Findings & Recommendations
Findings
- Concept Selection: Five production concepts were evaluated, with Concept 1 (Reference Case) and Concept 5 (Commercial Scale Facility) emerging as the most feasible pathways for SAF production. Concept 1 utilized co-electrolysis of CO2 and H2O via Solid Oxide Electrolytic Cells (SOEC), while Concept 5 leveraged biogenic CO2 for cost efficiency.
- Technology Reviews:
- DAC technology provided by Mission Zero Technologies demonstrated feasibility at demonstration scales but posed scaling challenges for commercial facilities.
- SOEC electrolysers showed higher efficiency compared to PEM and alkaline technologies, particularly when integrated with downstream heat recovery.
- F-T processes offered opportunities to enhance carbon conversion and SAF yields, though further vendor engagement is necessary.
- Economic Insights: Direct Air Capture and electrolysers accounted for the highest CAPEX and OPEX costs. Increased carbon and hydrogen conversion rates to SAF significantly reduced the Levelized Cost of SAF (LCOSAF).
Recommendations
- Optimize DAC system designs to align with SAF facility capacities and address scalability challenges for commercial plants.
- Engage key technology vendors to refine the technical definitions of SOEC electrolysers, F-T reactors, and hydrocrackers.
- Explore biogenic CO2 as a primary feedstock for commercial facilities to mitigate costs associated with DAC.
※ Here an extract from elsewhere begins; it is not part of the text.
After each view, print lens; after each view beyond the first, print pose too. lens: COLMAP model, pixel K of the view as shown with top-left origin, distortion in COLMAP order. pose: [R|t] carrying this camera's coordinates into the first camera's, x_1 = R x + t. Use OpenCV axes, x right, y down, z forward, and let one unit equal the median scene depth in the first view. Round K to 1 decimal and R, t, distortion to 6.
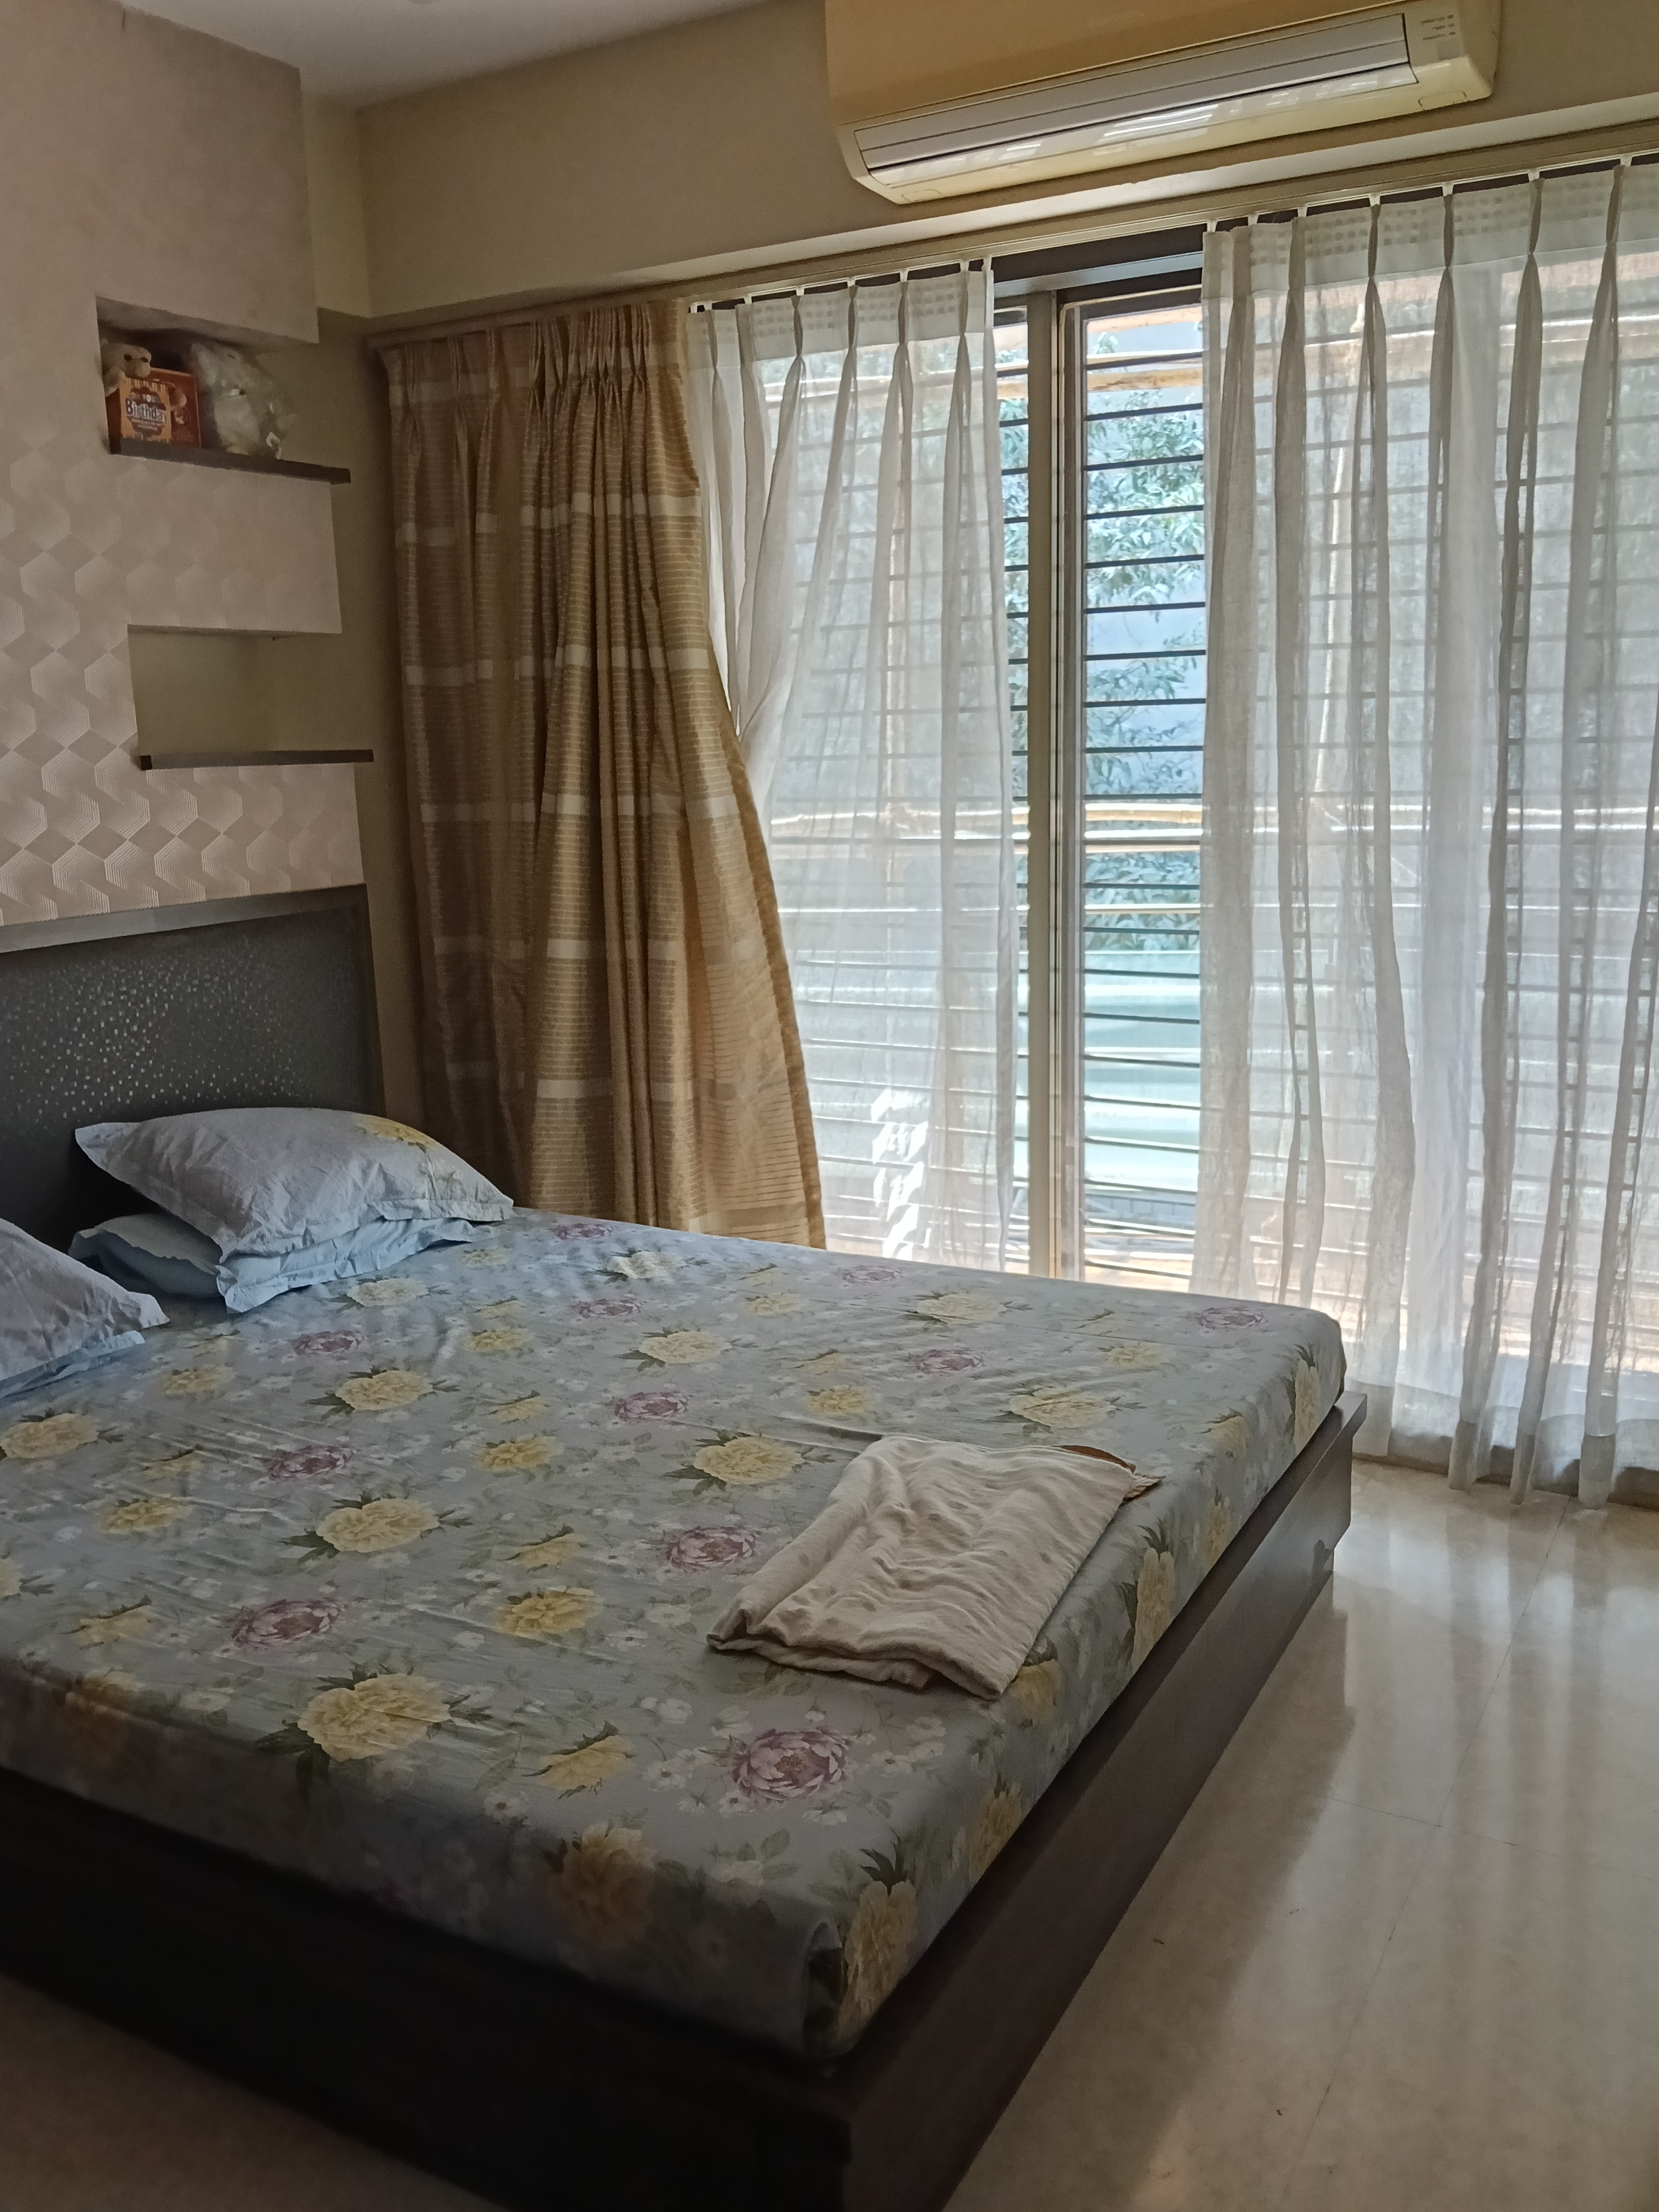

- Advance FEL2 with a focus on modular and factory-assembled designs for
enhanced manufacturability and cost reductions.
io Value Add
io consulting played a pivotal role in aligning stakeholders, leveraging its expertise in
low-carbon solutions, and applying its Decision Quality (DQ) framework to ensure
robust concept evaluation. Key contributions included:
- Integrated Collaboration: Facilitated workshops to align consortium goals and refine strategic opportunities for SAF production.
- Technical Expertise: Delivered high-quality technical and economic analyses, highlighting optimal pathways for both demonstration and commercial facilities
- Innovation in Design: Advocated for modular and scalable systems to reduce costs and streamline deployment.
Through its leadership in the FEL1 phase, io consulting provided a strong foundation for the ASAP-DAC project, enabling informed decision-making for the next phase of development.